Yogyakarta, 5 November 2024—Konferensi internasional administrasi publik dan birokrasi terbesar digelar di Universitas Gadjah Mada (UGM) pada Selasa (5/11). Ajang ini merupakan gabungan antara Asian Association of Public Administration (AAPA), Eastern Regional Organization for Public Administration (EROPA), the Asian Group of Public Administration (AGPA) and the Indonesian Association for Public Administration (IAPA) bersama Kementerian Pendayagunaan Aparatur Negara dan Reformasi Birokrasi Republik Indonesia dan National Institute of Public Administration (NIPA).
Dihadiri oleh lebih dari 600 pakar, lembaga pemerintah, dan akademisi, konferensi bertajuk “Towards World Class Bureaucracy” membawa diskusi mengenai pengembangan administrasi publik, termasuk persoalan birokrasi dan kebijakan dalam menghadapi tantangan global. Wakil Rektor Bidang Pendidikan dan Pengajaran, Prof. Dr. Wening Udasmoro, S.S., M.Hum., DEA. Menyambut baik terselenggaranya konferensi gabungan pertama kali di UGM.
“Kami merasa terhormat gelaran konferensi ini bisa diadakan di UGM. Kita perlu menciptakan resiliensi dan birokrasi guna menghadapi tantangan dunia.,” ucap Wening. Ia melanjutkan, kolaborasi antar sektor dan lintas negara sangat diperlukan untuk mendiskusikan strategi menghadapi tantangan global. Dalam hal ini, UGM sebagai perguruan tinggi memiliki agenda prioritas, yakni transformasi digital, inovasi sektor publik, dan menciptakan ekosistem SDGs.
Presiden AAPA dan IAPA, Agus Pramusinto menekankan, konferensi diharapkan mampu menghasilkan komitmen global dalam mengembangkan sistem birokrasi yang mengedepankan kepentingan masyarakat. “Kita berharap konferensi ini bisa memperkuat diskusi administrasi publik dan berjejaring, meningkatkan kebijakan, dan memperkuat jejaring dalam riset dan pembelajaran di Asia, Afrika, dan Eropa,” tutur Agus.
Sejalan dengan itu, Plt. Sekretaris Kementerian Pendayagunaan Aparatur Negara dan Reformasi Birokrasi Republik Indonesia (PANRB) Erwan Agus Purwanto menjelaskan sejumlah tantangan yang harus dihadapi oleh pemerintahan baru. “Presiden kita, Pak Prabowo secara khusus menginginkan adanya reformasi birokrasi. Nantinya, pemerintah diharapkan dapat menciptakan sistem yang responsif, efektif, dan berbasis kepentingan masyarakat,” ujarnya.

+++++

_LANGKAH PENGERJAAN:_
(a) Jawab pertanyaan tentang berita konferensi di UGM berikut ini:
(i) Berapa banyak pakar, lembaga pemerintah, dan akademisi yang menghadiri konferensi?
(ii) Apa tajuk konferensi tersebut?
(iii) Siapa Presiden AAPA dan IAPA?
(b) Salin kembali bagian berita konferensi di UGM yang diawali kata-kata yang memuat "Dihadiri oleh lebih" dan diakhiri "menciptakan ekosistem SDGs.", lalu tukar "konferensi" dengan "pertemuan".
(c) Teruskan berita konferensi administrasi publik di UGM mulai sesudah kalimat terakhirnya.
Data yang menyusul tidak diperlukan untuk pengerjaan apa pun.

_DATA YANG DIBERIKAN:_
+++++

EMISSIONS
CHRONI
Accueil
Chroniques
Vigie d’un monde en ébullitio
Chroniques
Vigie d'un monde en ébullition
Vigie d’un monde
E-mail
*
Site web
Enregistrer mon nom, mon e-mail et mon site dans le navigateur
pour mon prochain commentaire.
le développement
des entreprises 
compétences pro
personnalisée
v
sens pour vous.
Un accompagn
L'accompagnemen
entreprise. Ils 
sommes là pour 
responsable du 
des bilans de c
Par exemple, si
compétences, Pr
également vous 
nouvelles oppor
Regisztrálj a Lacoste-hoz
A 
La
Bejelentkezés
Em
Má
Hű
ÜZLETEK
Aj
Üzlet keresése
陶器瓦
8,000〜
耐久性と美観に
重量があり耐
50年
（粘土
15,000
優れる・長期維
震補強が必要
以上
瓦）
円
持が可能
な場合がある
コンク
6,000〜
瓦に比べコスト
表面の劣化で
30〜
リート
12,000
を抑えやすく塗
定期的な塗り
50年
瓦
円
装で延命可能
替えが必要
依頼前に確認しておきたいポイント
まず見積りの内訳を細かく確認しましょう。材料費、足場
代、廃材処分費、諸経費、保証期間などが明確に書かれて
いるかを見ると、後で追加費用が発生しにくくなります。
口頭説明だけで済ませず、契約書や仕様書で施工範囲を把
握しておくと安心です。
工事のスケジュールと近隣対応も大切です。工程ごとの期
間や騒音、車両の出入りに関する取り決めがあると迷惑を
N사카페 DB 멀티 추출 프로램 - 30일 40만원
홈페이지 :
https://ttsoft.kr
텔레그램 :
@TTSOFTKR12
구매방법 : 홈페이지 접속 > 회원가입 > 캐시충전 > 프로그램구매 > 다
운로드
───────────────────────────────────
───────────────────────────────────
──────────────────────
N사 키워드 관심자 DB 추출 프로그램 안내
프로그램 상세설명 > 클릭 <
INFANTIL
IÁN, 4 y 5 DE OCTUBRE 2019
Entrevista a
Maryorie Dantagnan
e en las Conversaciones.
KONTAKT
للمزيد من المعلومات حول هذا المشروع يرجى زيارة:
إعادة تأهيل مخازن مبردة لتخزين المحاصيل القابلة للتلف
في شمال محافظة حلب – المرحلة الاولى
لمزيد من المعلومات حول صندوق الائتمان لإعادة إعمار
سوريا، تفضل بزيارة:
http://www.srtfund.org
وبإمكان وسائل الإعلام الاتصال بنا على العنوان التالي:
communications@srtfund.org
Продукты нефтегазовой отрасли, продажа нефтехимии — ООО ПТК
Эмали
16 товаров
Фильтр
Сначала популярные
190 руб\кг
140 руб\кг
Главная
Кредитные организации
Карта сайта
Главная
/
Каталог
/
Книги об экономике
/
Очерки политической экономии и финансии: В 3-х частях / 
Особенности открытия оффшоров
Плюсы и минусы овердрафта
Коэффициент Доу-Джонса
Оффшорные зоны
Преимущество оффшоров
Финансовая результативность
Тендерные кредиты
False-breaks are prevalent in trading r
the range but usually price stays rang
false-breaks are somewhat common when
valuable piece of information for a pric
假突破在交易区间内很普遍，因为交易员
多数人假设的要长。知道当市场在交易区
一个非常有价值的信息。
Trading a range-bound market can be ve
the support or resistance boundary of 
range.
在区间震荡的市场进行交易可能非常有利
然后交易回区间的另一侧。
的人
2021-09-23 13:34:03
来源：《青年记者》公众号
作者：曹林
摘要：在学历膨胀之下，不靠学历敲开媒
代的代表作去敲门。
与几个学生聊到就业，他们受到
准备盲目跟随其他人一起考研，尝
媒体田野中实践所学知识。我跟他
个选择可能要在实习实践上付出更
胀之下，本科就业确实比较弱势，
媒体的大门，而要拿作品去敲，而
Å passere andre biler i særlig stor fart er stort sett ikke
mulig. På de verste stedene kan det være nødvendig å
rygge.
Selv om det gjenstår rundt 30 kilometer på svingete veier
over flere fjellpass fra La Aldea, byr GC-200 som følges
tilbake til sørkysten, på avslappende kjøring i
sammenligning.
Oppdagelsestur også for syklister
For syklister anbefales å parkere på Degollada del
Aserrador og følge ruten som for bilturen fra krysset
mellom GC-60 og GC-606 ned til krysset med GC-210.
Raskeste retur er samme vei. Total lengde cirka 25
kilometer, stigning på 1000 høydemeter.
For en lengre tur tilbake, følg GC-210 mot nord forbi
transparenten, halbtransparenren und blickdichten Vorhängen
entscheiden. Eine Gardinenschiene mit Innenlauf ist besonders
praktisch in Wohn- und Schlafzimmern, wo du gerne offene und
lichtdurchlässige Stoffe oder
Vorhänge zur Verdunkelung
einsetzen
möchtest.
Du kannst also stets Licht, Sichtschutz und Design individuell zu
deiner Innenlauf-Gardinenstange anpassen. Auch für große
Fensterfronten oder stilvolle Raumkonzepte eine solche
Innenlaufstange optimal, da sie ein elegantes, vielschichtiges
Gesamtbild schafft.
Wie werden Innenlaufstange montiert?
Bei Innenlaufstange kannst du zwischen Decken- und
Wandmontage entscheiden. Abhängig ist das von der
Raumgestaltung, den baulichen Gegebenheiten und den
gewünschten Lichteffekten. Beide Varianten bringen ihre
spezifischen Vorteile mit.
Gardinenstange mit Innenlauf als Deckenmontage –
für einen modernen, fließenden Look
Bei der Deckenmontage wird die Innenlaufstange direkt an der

+++++

_JAWABAN:_
(a)
(i) Lebih dari 600.
(ii) “Towards World Class Bureaucracy”.
(iii) Agus Pramusinto.

(b)
Dihadiri oleh lebih dari 600 pakar, lembaga pemerintah, dan akademisi, pertemuan bertajuk “Towards World Class Bureaucracy” membawa diskusi mengenai pengembangan administrasi publik, termasuk persoalan birokrasi dan kebijakan dalam menghadapi tantangan global. Wakil Rektor Bidang Pendidikan dan Pengajaran, Prof. Dr. Wening Udasmoro, S.S., M.Hum., DEA. Menyambut baik terselenggaranya pertemuan gabungan pertama kali di UGM.
“Kami merasa terhormat gelaran pertemuan ini bisa diadakan di UGM. Kita perlu menciptakan resiliensi dan birokrasi guna menghadapi tantangan dunia.,” ucap Wening. Ia melanjutkan, kolaborasi antar sektor dan lintas negara sangat diperlukan untuk mendiskusikan strategi menghadapi tantangan global. Dalam hal ini, UGM sebagai perguruan tinggi memiliki agenda prioritas, yakni transformasi digital, inovasi sektor publik, dan menciptakan ekosistem SDGs.

(c)
Menurut Erwan, dunia global telah memasuki era Society 5.0 yang menimbulkan fenomena Volatility, Uncertainty, Complexity, dan Ambiguity (VUCA). Menghadapi tantangan tersebut bukanlah perkara mudah, karena di sisi lain pemerintah harus mempertahankan kondisi ekonomi nasional yang bertumbuh setiap tahunnya. Perkembangan teknologi tidak lagi digunakan sebatas alat informasi saja, melainkan juga untuk memberikan solusi bagi masalah sosial.
“Indonesia pada tahun 2050 memiliki potensi untuk menjadi negara dengan ekonomi terbesar keempat di dunia, maka pemerintah perlu membuka segala peluang,” ucap Erwan. Ia melanjutkan, dibutuhkan perubahan strategi pemerintah yang awalnya input oriented menjadi outcome oriented. Jika sebelumnya pemerintah fokus menargetkan pemasukan dan pengeluaran, kali ini fokusnya berpindah pada dampaknya bagi masyarakat. Misalnya, seberapa besar pengaruhnya pada masyarakat dalam setiap anggaran belanja negara.
Karenanya, Erwin menyampaikan arahan presiden di awal pemerintahan untuk memberantas korupsi. Sistem yang korup tidak hanya menimbulkan kerugian negara, namun juga menghalangi akses dan kepentingan masyarakat dalam kebijakan. “Pada sidang kabinet, strategi kita adalah menjadi agen kolaborator bagi sektor swasta dan akademik. Perubahan dibutuhkan guna meningkatkan pembangunan dan kesejahteraan masyarakat,” tambahnya.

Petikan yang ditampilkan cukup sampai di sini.